Agent Pink is the code name for a powerful herbicide and defoliant used by the U.S. military in its herbicidal warfare program during the Vietnam War. The name comes from the pink stripe painted on the barrels to identify the contents. Largely inspired by the British use of herbicides and defoliants during the Malayan Emergency, it was one of the rainbow herbicides that included the more infamous Agent Orange. Agent Pink was only used during the early "testing" stages of the spraying program before 1964.

Agent Pink's only active ingredient was 2,4,5-trichlorophenoxyacetic acid (2,4,5-T), one of the common phenoxy herbicides of the era. Agent Pink contained about 60%–40% of this active substance. Even prior to Operation Ranch Hand (1962–1971) it was known that a dioxin, 2,3,7,8-tetrachlorodibenzo-para-dioxin (TCDD), is produced as a byproduct of the manufacture of 2,4,5-T, and was present in any of the herbicides that used it, but to greater proportion in the earlier Agents, such as Pink.

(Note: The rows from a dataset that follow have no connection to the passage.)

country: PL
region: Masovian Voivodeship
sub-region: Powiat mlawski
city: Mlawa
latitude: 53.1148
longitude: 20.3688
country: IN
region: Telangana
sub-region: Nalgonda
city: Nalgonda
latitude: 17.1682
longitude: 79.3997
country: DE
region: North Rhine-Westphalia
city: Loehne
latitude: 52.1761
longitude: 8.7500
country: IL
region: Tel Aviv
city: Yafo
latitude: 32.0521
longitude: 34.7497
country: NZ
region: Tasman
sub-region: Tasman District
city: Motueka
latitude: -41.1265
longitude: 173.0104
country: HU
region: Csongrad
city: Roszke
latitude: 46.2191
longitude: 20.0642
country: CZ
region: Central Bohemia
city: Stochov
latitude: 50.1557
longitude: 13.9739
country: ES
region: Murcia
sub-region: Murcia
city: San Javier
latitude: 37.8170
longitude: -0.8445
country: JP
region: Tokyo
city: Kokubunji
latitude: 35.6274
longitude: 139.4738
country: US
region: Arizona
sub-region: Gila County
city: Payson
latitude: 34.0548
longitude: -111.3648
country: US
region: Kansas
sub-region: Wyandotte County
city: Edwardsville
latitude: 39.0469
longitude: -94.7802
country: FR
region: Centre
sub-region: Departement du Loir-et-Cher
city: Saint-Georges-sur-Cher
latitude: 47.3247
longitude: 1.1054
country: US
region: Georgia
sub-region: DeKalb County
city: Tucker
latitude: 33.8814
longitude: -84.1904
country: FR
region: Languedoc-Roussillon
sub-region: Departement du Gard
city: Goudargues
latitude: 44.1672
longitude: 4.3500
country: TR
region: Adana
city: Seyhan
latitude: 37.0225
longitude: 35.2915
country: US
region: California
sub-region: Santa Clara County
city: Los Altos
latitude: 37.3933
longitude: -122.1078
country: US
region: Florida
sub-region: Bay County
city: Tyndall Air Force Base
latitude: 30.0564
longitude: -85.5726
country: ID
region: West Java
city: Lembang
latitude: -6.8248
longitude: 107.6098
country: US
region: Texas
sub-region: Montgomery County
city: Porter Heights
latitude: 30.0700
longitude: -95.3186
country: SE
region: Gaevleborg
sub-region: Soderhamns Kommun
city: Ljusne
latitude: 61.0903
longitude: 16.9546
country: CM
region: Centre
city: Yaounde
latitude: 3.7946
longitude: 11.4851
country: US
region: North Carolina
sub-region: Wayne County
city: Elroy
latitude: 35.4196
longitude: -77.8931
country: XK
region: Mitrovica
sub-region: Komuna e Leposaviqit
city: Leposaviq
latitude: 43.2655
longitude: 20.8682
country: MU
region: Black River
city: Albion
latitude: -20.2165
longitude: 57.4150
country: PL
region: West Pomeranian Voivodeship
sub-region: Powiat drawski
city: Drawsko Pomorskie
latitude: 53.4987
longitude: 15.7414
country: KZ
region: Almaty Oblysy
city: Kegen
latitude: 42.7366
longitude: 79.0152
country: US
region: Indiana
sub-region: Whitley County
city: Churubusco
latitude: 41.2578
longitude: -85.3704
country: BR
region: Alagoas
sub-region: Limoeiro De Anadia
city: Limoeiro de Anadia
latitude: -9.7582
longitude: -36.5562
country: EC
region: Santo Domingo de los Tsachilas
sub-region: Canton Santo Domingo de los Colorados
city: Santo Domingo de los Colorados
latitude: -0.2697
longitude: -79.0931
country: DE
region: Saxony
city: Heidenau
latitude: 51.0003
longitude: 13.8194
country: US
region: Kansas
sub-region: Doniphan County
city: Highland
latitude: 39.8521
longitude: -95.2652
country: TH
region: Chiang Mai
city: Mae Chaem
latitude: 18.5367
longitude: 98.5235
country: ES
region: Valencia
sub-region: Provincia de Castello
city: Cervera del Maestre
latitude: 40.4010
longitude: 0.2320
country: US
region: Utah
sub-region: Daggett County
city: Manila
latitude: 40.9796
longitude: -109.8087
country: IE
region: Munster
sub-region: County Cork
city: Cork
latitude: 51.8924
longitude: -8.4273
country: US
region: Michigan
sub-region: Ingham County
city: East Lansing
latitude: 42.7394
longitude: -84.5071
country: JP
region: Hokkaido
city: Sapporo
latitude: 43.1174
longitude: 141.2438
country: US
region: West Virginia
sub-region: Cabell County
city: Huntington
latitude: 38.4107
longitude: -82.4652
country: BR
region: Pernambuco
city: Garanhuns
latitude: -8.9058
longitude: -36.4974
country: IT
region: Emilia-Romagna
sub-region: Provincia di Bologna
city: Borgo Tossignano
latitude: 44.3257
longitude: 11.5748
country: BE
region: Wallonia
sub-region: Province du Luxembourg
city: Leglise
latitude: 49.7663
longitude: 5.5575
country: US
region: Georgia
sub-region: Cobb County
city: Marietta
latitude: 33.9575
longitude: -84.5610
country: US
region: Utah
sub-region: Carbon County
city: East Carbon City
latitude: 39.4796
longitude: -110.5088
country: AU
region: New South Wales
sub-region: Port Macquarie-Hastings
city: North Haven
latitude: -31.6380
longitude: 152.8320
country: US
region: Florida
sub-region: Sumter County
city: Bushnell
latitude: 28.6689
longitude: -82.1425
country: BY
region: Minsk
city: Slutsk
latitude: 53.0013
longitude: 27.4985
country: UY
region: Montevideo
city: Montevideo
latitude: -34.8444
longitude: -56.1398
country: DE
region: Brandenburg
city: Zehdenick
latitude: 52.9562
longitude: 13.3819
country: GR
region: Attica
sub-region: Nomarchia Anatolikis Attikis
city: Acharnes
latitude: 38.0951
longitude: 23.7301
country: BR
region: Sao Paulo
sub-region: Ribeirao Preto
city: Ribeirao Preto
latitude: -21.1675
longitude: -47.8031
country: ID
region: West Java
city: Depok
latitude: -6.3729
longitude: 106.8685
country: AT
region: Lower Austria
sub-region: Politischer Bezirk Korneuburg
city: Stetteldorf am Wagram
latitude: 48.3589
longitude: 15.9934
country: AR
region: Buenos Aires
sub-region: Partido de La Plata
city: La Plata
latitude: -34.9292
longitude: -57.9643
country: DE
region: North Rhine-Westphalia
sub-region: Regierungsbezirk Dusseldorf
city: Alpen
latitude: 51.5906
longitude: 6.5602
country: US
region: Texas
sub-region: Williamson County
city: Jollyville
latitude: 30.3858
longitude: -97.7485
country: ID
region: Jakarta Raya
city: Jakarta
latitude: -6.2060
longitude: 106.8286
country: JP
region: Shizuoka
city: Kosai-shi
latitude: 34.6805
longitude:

A 2003 Nature paper by Stellman et al., which re-apprised the average TCDD content of Agent Orange from the 3 ppm that USAF had reported to a level of 13 ppm, also estimated that Agent Pink may have had 65.5 ppm of TCDD on average. The comparatively smaller amounts of Agent Pink and Agent Purple, with the spraying of 50,312 L of Agent Pink is documented, but an additional 413,852 L appear on procurement records, probably depositing a larger percentage of the total dioxin.